> Stored records
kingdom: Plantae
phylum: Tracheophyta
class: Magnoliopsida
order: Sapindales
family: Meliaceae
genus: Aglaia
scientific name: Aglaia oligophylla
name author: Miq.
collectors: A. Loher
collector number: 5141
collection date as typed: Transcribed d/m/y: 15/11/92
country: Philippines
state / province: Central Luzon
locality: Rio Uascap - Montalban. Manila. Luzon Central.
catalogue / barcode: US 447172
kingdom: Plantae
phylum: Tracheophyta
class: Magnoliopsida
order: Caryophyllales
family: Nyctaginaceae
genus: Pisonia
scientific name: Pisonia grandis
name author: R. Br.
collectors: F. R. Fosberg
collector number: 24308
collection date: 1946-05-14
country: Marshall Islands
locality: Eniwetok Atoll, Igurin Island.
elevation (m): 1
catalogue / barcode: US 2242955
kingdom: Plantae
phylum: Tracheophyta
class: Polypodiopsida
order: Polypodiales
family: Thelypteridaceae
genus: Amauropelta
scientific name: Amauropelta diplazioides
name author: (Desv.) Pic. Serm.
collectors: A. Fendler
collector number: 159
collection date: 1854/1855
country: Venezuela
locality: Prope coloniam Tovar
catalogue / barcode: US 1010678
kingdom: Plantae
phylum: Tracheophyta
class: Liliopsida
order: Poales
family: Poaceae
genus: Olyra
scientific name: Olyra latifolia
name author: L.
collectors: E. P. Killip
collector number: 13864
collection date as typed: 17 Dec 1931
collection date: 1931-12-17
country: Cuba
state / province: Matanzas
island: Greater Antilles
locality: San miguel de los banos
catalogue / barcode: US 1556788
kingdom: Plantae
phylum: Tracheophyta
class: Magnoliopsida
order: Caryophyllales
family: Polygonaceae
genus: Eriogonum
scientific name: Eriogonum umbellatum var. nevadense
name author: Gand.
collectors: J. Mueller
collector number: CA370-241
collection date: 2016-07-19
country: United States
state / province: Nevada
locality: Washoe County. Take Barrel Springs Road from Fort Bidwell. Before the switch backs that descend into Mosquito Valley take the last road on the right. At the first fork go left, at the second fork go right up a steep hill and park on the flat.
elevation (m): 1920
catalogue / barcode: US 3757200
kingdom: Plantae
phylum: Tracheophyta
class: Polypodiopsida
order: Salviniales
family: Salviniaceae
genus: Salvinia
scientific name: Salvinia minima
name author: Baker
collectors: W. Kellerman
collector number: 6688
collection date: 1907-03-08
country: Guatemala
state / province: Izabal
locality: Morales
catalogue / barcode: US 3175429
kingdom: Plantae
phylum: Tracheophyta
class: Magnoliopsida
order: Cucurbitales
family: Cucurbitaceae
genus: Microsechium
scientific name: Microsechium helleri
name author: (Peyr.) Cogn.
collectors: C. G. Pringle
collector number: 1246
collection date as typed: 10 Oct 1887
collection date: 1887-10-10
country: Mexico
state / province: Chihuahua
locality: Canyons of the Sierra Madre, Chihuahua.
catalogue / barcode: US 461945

> What you should do
Copy out word for word everything from the line containing "family: Nyctaginaceae" down to the line containing "catalogue / barcode: US 1010678", both of those lines included.

> Finished answer
family: Nyctaginaceae
genus: Pisonia
scientific name: Pisonia grandis
name author: R. Br.
collectors: F. R. Fosberg
collector number: 24308
collection date: 1946-05-14
country: Marshall Islands
locality: Eniwetok Atoll, Igurin Island.
elevation (m): 1
catalogue / barcode: US 2242955
kingdom: Plantae
phylum: Tracheophyta
class: Polypodiopsida
order: Polypodiales
family: Thelypteridaceae
genus: Amauropelta
scientific name: Amauropelta diplazioides
name author: (Desv.) Pic. Serm.
collectors: A. Fendler
collector number: 159
collection date: 1854/1855
country: Venezuela
locality: Prope coloniam Tovar
catalogue / barcode: US 1010678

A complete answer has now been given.